🤖 AI Summary
This paper addresses the lack of empirical auditing for worst-case leakage of sensitive information in private in-context learning (ICL). We propose the first quantifiable and reproducible privacy leakage auditing framework. Methodologically, it integrates canary token injection, targeted probe query generation, embedding-space perturbation analysis, and the Report Noisy Max mechanism to establish an Embedding Space Aggregation–based paradigm for leakage intensity assessment. Key contributions include: (1) the first empirical validation of a strong correlation between measured leakage magnitude and theoretical privacy budget ε; (2) uncovering pervasive privacy–utility tradeoff imbalances across mainstream approaches—e.g., prompt masking induces substantial leakage, while noise-based aggregation severely degrades task performance; and (3) achieving high-sensitivity leakage detection across diverse private ICL methods, thereby establishing an empirical benchmark and actionable optimization pathways for ICL privacy protection.
📝 Abstract
In-Context Learning (ICL) has become a standard technique for adapting Large Language Models (LLMs) to specialized tasks by supplying task-specific exemplars within the prompt.
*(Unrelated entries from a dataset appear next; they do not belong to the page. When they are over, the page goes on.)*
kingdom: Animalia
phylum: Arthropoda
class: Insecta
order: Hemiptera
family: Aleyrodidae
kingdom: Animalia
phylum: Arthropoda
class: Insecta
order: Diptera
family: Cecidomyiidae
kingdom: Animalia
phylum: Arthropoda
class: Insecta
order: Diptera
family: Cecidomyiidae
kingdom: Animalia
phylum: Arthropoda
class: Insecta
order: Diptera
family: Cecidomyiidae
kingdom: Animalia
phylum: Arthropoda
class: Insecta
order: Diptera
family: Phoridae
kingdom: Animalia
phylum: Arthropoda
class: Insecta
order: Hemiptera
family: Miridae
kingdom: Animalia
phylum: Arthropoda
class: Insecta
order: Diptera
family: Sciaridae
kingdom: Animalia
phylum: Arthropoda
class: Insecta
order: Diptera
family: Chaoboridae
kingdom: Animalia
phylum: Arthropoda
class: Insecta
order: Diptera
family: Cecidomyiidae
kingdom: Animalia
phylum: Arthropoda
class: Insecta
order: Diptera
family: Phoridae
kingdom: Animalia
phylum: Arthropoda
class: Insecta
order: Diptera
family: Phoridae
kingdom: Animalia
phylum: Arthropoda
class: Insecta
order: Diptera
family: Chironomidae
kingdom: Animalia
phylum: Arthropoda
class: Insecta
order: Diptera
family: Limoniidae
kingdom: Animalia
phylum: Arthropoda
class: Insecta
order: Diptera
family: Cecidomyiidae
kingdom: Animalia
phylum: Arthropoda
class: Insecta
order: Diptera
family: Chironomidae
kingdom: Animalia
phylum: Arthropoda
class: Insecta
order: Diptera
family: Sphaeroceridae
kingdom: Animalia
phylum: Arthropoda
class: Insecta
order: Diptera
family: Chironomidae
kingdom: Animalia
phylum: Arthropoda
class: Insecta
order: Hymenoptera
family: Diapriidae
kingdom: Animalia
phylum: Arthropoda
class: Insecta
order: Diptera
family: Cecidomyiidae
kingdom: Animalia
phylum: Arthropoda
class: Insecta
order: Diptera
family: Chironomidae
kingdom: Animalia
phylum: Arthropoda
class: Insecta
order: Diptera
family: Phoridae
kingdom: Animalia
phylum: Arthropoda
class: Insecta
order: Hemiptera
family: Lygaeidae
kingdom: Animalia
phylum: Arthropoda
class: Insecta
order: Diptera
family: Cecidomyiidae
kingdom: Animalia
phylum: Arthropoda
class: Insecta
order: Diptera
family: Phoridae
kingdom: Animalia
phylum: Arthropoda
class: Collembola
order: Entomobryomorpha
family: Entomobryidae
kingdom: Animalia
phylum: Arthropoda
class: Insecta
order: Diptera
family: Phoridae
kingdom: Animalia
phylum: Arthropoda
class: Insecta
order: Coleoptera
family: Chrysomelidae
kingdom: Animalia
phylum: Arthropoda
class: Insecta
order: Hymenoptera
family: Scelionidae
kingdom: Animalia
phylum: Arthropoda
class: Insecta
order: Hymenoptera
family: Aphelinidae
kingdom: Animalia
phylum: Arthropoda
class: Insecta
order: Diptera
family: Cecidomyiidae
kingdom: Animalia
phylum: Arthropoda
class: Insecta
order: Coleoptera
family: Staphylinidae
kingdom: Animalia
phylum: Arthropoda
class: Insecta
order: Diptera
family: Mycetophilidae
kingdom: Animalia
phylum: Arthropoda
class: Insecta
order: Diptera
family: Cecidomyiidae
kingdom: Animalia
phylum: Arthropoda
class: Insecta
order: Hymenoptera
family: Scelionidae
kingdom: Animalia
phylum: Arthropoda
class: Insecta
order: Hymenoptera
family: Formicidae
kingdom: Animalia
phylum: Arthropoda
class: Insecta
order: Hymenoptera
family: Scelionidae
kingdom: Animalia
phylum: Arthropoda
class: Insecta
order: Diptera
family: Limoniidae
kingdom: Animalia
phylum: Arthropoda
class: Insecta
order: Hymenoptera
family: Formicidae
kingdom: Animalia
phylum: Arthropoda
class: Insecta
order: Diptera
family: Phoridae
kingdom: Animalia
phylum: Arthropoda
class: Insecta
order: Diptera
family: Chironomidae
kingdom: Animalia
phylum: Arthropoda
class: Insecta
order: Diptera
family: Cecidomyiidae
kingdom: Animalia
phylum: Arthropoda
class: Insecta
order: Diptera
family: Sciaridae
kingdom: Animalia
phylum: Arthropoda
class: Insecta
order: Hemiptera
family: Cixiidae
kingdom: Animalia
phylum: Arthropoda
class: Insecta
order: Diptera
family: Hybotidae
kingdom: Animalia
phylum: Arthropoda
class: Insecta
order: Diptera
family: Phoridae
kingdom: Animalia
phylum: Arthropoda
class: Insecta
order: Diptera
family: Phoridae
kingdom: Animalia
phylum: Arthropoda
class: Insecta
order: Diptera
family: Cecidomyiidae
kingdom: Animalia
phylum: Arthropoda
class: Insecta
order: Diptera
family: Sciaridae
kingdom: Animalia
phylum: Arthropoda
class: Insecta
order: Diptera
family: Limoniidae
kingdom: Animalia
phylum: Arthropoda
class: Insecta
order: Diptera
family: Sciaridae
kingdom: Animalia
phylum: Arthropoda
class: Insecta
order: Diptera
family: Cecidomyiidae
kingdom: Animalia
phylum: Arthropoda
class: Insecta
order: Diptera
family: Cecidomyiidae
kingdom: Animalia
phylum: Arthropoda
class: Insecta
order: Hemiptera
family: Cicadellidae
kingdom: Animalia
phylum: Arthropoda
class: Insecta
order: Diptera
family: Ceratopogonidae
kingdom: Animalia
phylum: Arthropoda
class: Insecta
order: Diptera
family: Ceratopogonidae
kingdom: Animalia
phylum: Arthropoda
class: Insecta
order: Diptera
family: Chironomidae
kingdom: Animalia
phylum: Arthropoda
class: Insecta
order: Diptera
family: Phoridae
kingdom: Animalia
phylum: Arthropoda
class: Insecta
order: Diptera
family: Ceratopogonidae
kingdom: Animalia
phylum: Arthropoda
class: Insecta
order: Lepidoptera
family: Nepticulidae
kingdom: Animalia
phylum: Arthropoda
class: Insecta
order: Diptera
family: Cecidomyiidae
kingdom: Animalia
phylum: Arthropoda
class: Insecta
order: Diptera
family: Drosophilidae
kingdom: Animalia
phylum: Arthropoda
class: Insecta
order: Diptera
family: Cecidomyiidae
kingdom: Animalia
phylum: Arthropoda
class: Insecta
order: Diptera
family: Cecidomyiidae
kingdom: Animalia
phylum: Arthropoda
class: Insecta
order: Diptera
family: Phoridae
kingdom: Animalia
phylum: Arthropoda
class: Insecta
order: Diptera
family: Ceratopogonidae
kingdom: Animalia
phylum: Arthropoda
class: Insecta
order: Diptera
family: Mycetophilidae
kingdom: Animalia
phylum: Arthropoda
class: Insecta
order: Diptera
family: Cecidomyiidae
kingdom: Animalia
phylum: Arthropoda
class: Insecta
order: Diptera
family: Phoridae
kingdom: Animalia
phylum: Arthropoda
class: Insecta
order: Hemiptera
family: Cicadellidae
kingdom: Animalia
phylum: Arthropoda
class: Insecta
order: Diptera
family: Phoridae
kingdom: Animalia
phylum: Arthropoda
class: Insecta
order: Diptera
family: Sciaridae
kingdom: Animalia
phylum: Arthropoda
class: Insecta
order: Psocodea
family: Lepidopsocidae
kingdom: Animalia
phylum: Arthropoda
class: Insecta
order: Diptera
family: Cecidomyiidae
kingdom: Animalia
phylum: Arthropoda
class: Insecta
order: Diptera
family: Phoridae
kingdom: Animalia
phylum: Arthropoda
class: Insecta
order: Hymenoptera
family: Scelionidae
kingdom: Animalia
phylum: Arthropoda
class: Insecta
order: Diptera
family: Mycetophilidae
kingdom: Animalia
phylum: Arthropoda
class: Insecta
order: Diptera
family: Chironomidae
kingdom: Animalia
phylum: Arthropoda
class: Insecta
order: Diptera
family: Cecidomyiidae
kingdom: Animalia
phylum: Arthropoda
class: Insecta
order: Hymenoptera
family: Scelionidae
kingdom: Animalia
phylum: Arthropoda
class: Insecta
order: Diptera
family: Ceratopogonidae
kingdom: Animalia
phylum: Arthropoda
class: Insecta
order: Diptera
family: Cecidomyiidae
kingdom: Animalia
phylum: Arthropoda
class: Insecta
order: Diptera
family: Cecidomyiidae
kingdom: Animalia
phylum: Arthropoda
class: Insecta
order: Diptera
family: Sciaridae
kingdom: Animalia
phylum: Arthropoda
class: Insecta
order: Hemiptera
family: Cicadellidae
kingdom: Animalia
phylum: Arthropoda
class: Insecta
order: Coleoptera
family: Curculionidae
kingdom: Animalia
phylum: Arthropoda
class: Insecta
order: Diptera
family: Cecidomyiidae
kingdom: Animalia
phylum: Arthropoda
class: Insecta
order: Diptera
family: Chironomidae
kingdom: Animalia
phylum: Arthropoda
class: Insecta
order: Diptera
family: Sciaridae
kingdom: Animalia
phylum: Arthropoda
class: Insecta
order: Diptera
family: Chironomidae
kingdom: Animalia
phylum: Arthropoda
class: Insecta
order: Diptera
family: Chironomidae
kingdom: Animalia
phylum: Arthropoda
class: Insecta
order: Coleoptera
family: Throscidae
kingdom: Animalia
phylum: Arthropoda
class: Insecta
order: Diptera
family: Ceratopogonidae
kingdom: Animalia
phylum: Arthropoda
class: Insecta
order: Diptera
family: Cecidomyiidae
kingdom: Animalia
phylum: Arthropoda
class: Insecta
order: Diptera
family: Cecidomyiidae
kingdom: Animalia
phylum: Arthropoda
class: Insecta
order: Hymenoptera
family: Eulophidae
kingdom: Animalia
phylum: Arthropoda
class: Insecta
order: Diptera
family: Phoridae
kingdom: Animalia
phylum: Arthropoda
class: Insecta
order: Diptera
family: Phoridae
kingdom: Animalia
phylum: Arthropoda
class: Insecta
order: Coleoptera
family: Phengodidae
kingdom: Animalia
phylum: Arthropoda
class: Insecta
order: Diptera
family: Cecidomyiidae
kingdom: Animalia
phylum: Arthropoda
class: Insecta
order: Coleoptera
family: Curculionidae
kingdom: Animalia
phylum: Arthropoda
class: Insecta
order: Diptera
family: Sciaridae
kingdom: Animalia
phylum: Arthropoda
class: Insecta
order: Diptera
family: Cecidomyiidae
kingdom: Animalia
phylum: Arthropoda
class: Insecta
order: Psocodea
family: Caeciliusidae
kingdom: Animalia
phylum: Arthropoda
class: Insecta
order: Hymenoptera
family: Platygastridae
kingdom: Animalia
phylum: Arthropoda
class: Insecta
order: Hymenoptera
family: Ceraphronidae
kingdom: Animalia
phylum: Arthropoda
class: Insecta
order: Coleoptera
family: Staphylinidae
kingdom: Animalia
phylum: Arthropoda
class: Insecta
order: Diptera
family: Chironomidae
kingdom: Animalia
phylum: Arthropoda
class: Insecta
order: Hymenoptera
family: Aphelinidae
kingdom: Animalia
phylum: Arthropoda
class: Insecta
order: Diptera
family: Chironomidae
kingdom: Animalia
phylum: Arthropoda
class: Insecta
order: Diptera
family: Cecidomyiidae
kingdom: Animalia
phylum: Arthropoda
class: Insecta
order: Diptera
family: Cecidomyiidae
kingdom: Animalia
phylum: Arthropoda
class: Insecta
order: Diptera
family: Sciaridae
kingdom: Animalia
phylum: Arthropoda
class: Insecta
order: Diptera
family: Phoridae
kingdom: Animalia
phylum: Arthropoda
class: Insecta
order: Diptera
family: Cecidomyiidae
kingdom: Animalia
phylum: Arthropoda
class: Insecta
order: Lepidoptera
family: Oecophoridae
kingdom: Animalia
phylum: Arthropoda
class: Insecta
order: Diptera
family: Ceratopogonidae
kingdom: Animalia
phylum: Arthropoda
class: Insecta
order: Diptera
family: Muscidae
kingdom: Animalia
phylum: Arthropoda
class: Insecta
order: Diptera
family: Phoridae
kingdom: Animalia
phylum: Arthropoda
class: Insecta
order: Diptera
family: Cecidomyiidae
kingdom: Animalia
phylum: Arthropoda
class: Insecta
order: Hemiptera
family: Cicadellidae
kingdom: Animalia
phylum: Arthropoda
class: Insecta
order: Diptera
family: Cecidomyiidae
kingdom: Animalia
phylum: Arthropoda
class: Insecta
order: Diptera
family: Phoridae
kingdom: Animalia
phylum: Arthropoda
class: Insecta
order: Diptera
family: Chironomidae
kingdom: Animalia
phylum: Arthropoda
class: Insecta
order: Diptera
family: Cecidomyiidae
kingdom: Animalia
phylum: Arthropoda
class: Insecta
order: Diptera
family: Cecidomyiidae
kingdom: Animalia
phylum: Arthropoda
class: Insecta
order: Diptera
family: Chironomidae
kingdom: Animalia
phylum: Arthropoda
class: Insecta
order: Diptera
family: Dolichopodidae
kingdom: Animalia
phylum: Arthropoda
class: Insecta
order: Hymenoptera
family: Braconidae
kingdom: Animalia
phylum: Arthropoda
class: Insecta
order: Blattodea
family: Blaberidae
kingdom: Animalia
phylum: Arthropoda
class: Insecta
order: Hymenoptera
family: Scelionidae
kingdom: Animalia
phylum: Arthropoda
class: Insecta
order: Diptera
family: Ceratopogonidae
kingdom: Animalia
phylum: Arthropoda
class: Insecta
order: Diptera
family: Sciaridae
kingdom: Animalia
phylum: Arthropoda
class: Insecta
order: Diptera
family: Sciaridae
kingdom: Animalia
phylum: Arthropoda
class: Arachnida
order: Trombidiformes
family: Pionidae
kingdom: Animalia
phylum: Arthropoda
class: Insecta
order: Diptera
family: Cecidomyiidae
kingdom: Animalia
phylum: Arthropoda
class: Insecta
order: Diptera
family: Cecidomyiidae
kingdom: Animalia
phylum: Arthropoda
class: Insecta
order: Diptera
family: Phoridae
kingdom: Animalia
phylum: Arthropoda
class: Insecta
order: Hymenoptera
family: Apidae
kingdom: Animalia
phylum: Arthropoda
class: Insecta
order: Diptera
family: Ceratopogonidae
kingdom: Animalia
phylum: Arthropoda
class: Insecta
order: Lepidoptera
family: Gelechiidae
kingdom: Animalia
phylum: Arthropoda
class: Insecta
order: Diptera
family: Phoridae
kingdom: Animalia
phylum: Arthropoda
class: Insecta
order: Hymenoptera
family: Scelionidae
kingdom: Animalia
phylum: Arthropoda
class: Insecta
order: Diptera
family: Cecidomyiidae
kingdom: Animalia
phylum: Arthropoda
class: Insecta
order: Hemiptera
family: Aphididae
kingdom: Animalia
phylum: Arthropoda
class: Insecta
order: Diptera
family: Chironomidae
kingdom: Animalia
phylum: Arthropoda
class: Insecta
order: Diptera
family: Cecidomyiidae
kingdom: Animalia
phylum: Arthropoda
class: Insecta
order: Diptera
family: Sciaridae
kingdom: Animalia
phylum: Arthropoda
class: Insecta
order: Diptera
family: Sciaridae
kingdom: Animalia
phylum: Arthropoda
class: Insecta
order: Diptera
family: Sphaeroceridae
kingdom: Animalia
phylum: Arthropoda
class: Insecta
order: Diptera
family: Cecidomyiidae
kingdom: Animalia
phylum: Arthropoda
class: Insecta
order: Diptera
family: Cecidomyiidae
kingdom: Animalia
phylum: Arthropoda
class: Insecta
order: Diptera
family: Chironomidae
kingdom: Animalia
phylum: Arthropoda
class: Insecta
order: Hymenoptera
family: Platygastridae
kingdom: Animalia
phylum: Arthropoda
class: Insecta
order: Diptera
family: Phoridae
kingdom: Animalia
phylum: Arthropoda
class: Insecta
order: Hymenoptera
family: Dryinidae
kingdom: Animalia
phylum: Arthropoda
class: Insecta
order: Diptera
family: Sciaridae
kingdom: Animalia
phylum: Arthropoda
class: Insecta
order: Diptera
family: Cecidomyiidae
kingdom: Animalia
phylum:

However, when these exemplars contain sensitive information, reliable privacy-preserving mechanisms are essential to prevent unintended leakage through model outputs. Many privacy-preserving methods are proposed to protect the information leakage in the context, but there are less efforts on how to audit those methods. We introduce ContextLeak, the first framework to empirically measure the worst-case information leakage in ICL. ContextLeak uses canary insertion, embedding uniquely identifiable tokens in exemplars and crafting targeted queries to detect their presence. We apply ContextLeak across a range of private ICL techniques, both heuristic such as prompt-based defenses and those with theoretical guarantees such as Embedding Space Aggregation and Report Noisy Max. We find that ContextLeak tightly correlates with the theoretical privacy budget ($ε$) and reliably detects leakage. Our results further reveal that existing methods often strike poor privacy-utility trade-offs, either leaking sensitive information or severely degrading performance.